= Pierre Renault =

French Colonial Administrator

Pierre Mathieu Renault de Saint-Germain (b. 1697 - d. 1777) was a French Colonial Administrator who was the in charge of the city of Chandannagar in French India for two terms, from April 1755 - 23 March 1757 and from 1765 - 1766 along with being the head of Karaikal during the Siege of 1760. He was the Chief of Chandannagar when it was invaded by the British in 1757.His official reports of the battle along with his letters to Joseph François Dupleix and other patrons serve as an important source of the battle and the city's history prior to that.

== Personal life ==
He was born in Châtellerault, France in 1697..He was married to Claire Splanger, with whom he had a son Joseph Pierre Xavier Renault de Saint Germain(1733-1819), who died in Port Louis. One of his descendants, Thomas Renault de Saint-Germain, was the Governor of Senegal from 1831 till his death in 1833.

He died in Chandannagar in 1777. He is buried at the old church of St Louis at Chandannagar, however his tombstone no longer exists.

== Career ==
He arrived in Pondicherry in 1723 as an official of the French Indies Company. He became an advisor to the Sovereign Council of Pondicherry and latter was transferred to Chandannagar in 1755.
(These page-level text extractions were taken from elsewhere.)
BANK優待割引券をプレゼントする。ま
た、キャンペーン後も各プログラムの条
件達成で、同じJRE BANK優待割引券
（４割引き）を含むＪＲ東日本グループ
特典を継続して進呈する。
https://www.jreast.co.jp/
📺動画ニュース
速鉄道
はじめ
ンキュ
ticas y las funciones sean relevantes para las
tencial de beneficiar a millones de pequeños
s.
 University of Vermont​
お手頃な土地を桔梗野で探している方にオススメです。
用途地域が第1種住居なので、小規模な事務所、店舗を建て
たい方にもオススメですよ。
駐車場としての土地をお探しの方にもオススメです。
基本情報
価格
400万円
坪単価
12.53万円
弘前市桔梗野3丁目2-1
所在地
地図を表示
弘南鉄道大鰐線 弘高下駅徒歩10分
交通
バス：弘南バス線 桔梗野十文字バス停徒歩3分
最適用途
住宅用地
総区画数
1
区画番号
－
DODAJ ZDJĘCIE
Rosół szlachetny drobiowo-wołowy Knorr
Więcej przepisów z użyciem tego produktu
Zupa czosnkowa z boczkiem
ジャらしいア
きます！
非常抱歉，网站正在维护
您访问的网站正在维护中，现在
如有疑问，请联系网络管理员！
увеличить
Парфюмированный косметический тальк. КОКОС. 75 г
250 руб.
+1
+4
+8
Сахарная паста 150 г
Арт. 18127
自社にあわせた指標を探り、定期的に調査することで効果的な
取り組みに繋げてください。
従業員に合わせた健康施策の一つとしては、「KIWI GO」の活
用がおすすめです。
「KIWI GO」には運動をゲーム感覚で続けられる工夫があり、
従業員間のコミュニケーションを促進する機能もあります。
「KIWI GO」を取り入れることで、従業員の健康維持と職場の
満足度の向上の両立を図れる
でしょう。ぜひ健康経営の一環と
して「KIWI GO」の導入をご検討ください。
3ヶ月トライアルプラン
In the prelude of the Battle of Plassey, Chandannagar had become a threat to the British due to its proximity to Calcutta. Reportedly, Renault received very little help from Pondicherry prior to the war, as a result of which the British won the battle.Renault was given protection by the Robert Clive after the battle, however his importance as the chief of the city was marginalized.

After his defeat at Chandernagore, he was made incharge of the French colony of Karaikal. On 5th April 1760, he surrendered to an overwhelming British force who seized the city. After this defeat, he was brought before a court martial and cashiered. Thomas Arthur, comte de Lally, reportedly said that Renault "deserved death" for failing to protect Karaikal.